2. Harmonization of multi-site diffusion MRI and T1 data using deep/machine learning approaches
- The limited sample size and heterogeneous demography lead to insufficient generalizability and reproducibility of findings reported by neuroimaging studies using single-site data. Recently, to increase sample size and reduce time-consuming data collection, the emerging and challenging research topic of data harmonization aims to integrate multi-site MRI data accounting for the scanner-, vendor-, acquisition-, and other site related differences in brain structural measurements. Our lab aims to harmonize T1 and diffusion MRI data collected from the multiple local sites with the data released from UKbiobank, ADNI, HCP, PPMI, and CAM-CAN databanks. Specifically, Dr. Shih is interested in the optimization of CycleGAN network to conduct T1 data harmonization, and in the data fusion of multi-shell diffusion weighted images with and without multi-band acquisitions to overcome lower spatial (> 2 mm^3) and angular resolutions (< 64 diffusion-encoded directions) in clinical diffusion MRI protocol.

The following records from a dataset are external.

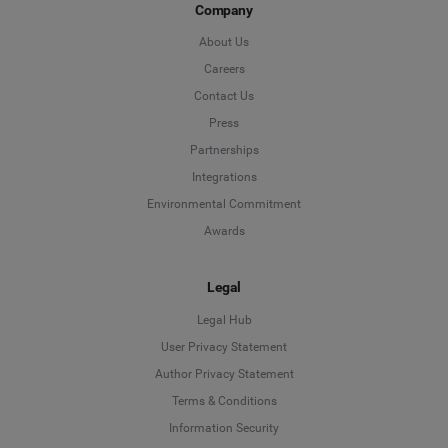
Company
About Us
Careers
Contact Us
Press
Partnerships
Integrations
Environmental Commitment
Awards
Legal
Legal Hub
User Privacy Statement
Author Privacy Statement
Language
Terms & Conditions
Information Security
Deutsch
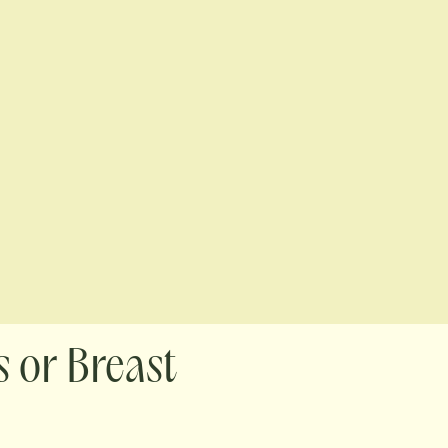
 or Breast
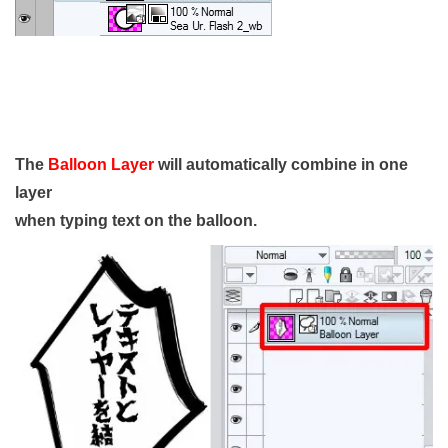
The
Balloon Layer
will automatically combine in one
layer
when typing text on the balloon.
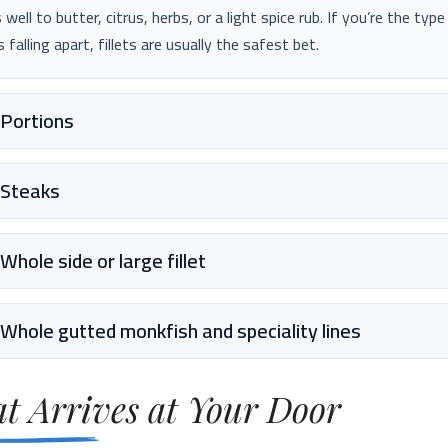
 well to butter, citrus, herbs, or a light spice rub. If you’re the typ
s falling apart, fillets are usually the safest bet.
Portions
Steaks
Whole side or large fillet
Whole gutted monkfish and speciality lines
t Arrives at Your Door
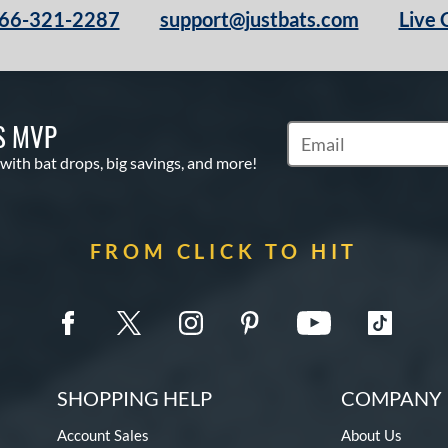
66-321-2287
support@justbats.com
Live 
S MVP
Subscribe to Marketin
 with bat drops, big savings, and more!
FROM CLICK TO HIT
SHOPPING HELP
COMPANY 
Account Sales
About Us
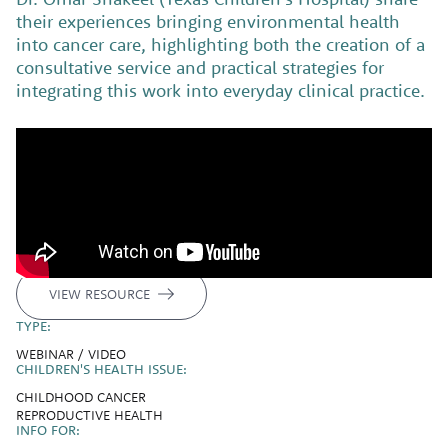
their experiences bringing environmental health
into cancer care, highlighting both the creation of a
consultative service and practical strategies for
integrating this work into everyday clinical practice.
VIEW RESOURCE
TYPE:
WEBINAR / VIDEO
CHILDREN'S HEALTH ISSUE:
CHILDHOOD CANCER
REPRODUCTIVE HEALTH
INFO FOR:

- In addition, once the diffusion MRI data harmonization has been optimized, our lab aims to merge these datasets together to construct the normative white matter template associated with normal ageing and apply this template to utilize individual diagnosis of neurodegenerative diseases.
3. Deep learning platform to predict progressive changes in brain structures and functions in dementia.
- Tracking the progression of neurogenerative diseases related to ageing by return visits over decades has negative impacts on healthcare costs and patients’ quality of life. As 3D convolutional neural network and variational autoencoder have been widely applied to predict disease occurrence and progression using structural and functional neuroimaging data, Dr. Shih is interested in integrating multi-modal MRI data together with clinical variables and neuropsychological scores as inputs to establish deep-learning platforms to estimate the risk of getting dementia and/or simulate progressive brain structural and functional changes in the following years by using T1, HARDI, and resting-state functional MRI data collected at the baseline.